Problem details → Copy out word for word the text lines from each of the entries below, leaving the pictures out of your answer.

Extracted entries →
^^^^^^^^^^^^^^^^

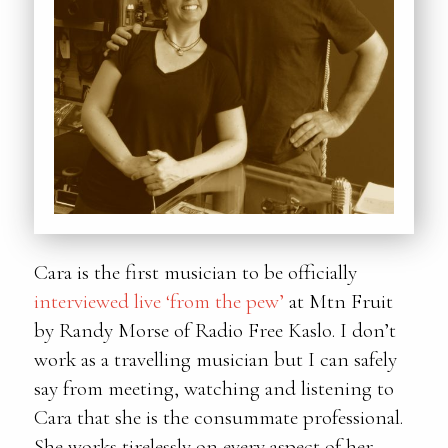
Cara is the first musician to be officially
interviewed live ‘from the pew’
at Mtn Fruit
by Randy Morse of Radio Free Kaslo. I don’t
work as a travelling musician but I can safely
say from meeting, watching and listening to
Cara that she is the consummate professional.
She works tirelessly on every aspect of her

^^^^^^^^^^^^^^^^

Exercise output →
Cara is the first musician to be officially
interviewed live ‘from the pew’
at Mtn Fruit
by Randy Morse of Radio Free Kaslo. I don’t
work as a travelling musician but I can safely
say from meeting, watching and listening to
Cara that she is the consummate professional.
She works tirelessly on every aspect of her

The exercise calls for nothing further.